The team discovers that Silva is already a cop, having been assigned by Internal Affairs to infiltrate training and find a possible mole in her squad. Reese then saves Silva from a drive-by shooting and confesses her real role. Fusco (Kevin Chapman) and Shaw (Sarah Shahi) follow the shooter to a gym where he meets with members of The Brotherhood. Through cues, Finch (Michael Emerson) eventually realizes that "Mini" is actually Dominic (Winston Duke), leader of the gang. Later that night, Dominic meets with the mole, Officer Ortiz (Mike Figueroa). Ortiz is ordered to Silva's files from her supervisor as well as stealing files from the academy's commandant for Dominic.

Reese and Silva find that her supervisor has been killed at his home and evidence points to Silva. Gathering evidence with Reese and Fusco, Silva deduces that Ortiz is the mole. They locate him in Spanish Harlem and save Ortiz from being killed by Cartel members. They flee when a Cartel member activates an alarm, taking Ortiz with them. Pursued by hitmen, they escape through a pool to the sewers and Ortiz is arrested. Dominic then meets with the cartel leader and kills him.

Ortiz's confession exonerates Silva and improves Reese's standing in front of Internal Affairs. Reese then talks with Finch about the connections with Dominic and is informed of their new number: Carl Elias. Samaritan has seemingly located Shaw at her job and sends Rousseau there. She tries contacting Shaw with the same app that Romeo used but she keeps declining calls.

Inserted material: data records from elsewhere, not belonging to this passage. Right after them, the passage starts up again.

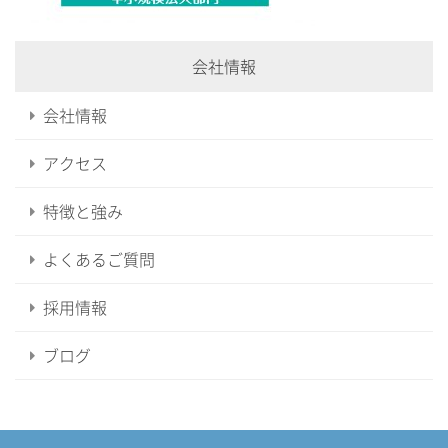
会社情報
会社情報
アクセス
特徴と強み
よくあるご質問
採用情報
ブログ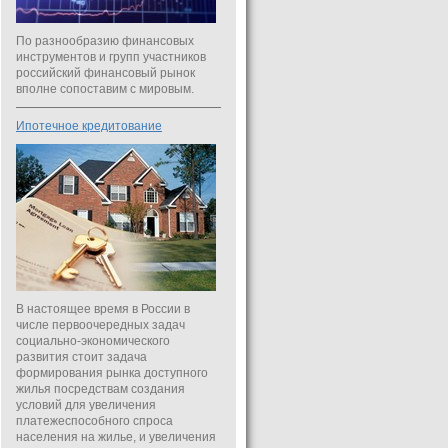
По разнообразию финансовых
инструментов и групп участников
российский финансовый рынок
вполне сопоставим с мировым.
Ипотечное кредитование
В настоящее время в России в
числе первоочередных задач
социально-экономического
развития стоит задача
формирования рынка доступного
жилья посредствам создания
условий для увеличения
платежеспособного спроса
населения на жилье, и увеличения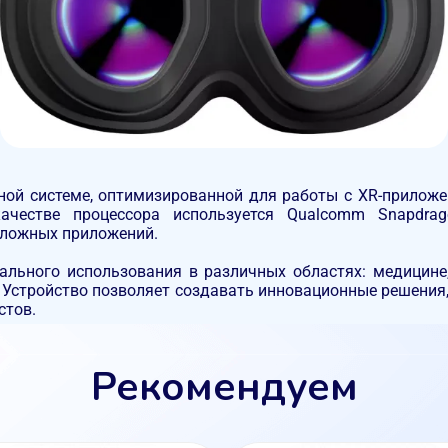
ой системе, оптимизированной для работы с XR-прилож
ачестве процессора используется
Qualcomm Snapdra
сложных приложений.
льного использования в различных областях: медицине
ь. Устройство позволяет создавать инновационные решен
стов.
Рекомендуем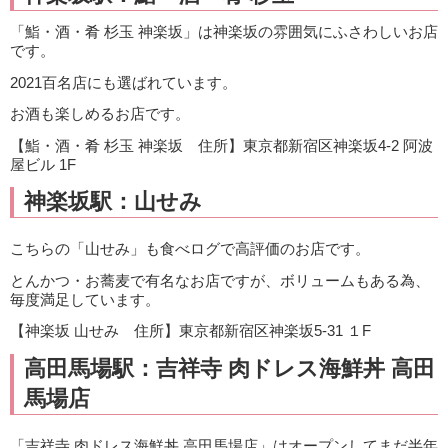
「鮨・酒・肴 杉玉 神楽坂」は神楽坂の雰囲気にふさわしいお店
です。
2021百名店にも選ばれています。
お酒も楽しめるお店です。
【鮨・酒・肴 杉玉 神楽坂 住所】東京都新宿区神楽坂4-2 阿波
屋ビル 1F
神楽坂駅：山せみ
こちらの「山せみ」も食べログで高評価のお店です。
とんかつ・お蕎麦で有名なお店ですが、ボリュームもある為、
毎度満足しています。
【神楽坂 山せみ 住所】東京都新宿区神楽坂5-31 １F
高田馬場駅：吉祥寺 肉ドレス海鮮丼 高田
馬場店
「吉祥寺 肉ドレス海鮮丼 高田馬場店」はオープンしてまだ半年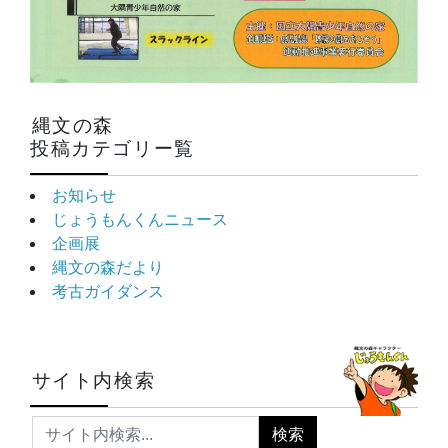
縄文の森
投稿カテゴリー覧
お知らせ
じょうもんくんニュース
企画展
縄文の森だより
考古ガイダンス
サイト内検索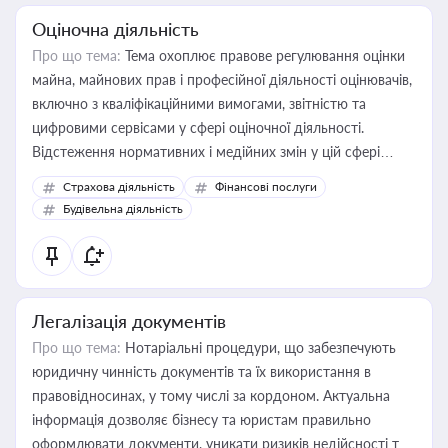
Оціночна діяльність
Про що тема:
Тема охоплює правове регулювання оцінки
майна, майнових прав і професійної діяльності оцінювачів,
включно з кваліфікаційними вимогами, звітністю та
цифровими сервісами у сфері оціночної діяльності.
Відстеження нормативних і медійних змін у цій сфері
корисне для власника бізнесу, керівника, юриста або
Страхова діяльність
Фінансові послуги
бухгалтера під час оподаткування, приватизації, оренди
Будівельна діяльність
державного майна, корпоративних угод і перевірки
статусу суб'єктів оціночної діяльності
Легалізація документів
Про що тема:
Нотаріальні процедури, що забезпечують
юридичну чинність документів та їх використання в
правовідносинах, у тому числі за кордоном. Актуальна
інформація дозволяє бізнесу та юристам правильно
оформлювати документи, уникати ризиків недійсності та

She receives a slightly more corrected picture of Shaw and recognizes her. Shaw immediately sees Rousseau as she draws her weapon out.

==Reception==
===Viewers===
In its original American broadcast, "Point of Origin" was seen by an estimated 9.87 million household viewers and gained a 1.6/5 ratings share among adults aged 18–49, according to Nielsen Media Research. This means that 1.6 percent of all households with televisions watched the episode, while 5 percent of all households watching television at that time watched it. This was a 8% increase in viewership from the previous episode, which was watched by 9.11 million viewers with a 1.3/4 in the 18-49 demographics. With these ratings, Person of Interest was the third most watched show on CBS for the night, behind NCIS: New Orleans and NCIS, second on its timeslot and fifth for the night in the 18-49 demographics, behind Chicago Fire, NCIS: New Orleans, NCIS, and The Voice.

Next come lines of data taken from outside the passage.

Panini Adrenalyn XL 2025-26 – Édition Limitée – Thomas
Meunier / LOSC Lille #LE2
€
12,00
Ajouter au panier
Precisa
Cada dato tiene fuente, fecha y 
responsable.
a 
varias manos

With Live +7 DVR factored in, the episode was watched by 13.70 million viewers with a 2.5 in the 18-49 demographics.

===Critical reviews===
"Point of Origin" received positive reviews from critics. Matt Fowler of IGN gave the episode a "great" 8 out of 10 rating and wrote in his verdict, "'Point of Origin' was good, but we all know the heights POI can reach. The 'number of the week' tied into Dominic and his plot to take out Elias, so nothing here was disposable. Not at all. But this also wasn't POI firing on all cylinders. Though it sure looks like next week's chapter will be."

Alexa Planje of The A.V. Club gave the episode an "A−" grade and wrote, "Person of Interest is so compelling partly because of its interest in psychology and human behavior, but also because it takes the time to reveal characters' specific thought processes. Sometimes telling can be just as effective as showing. At this juncture, the combination of both makes anticipation for the inevitable showdowns all the more thrilling."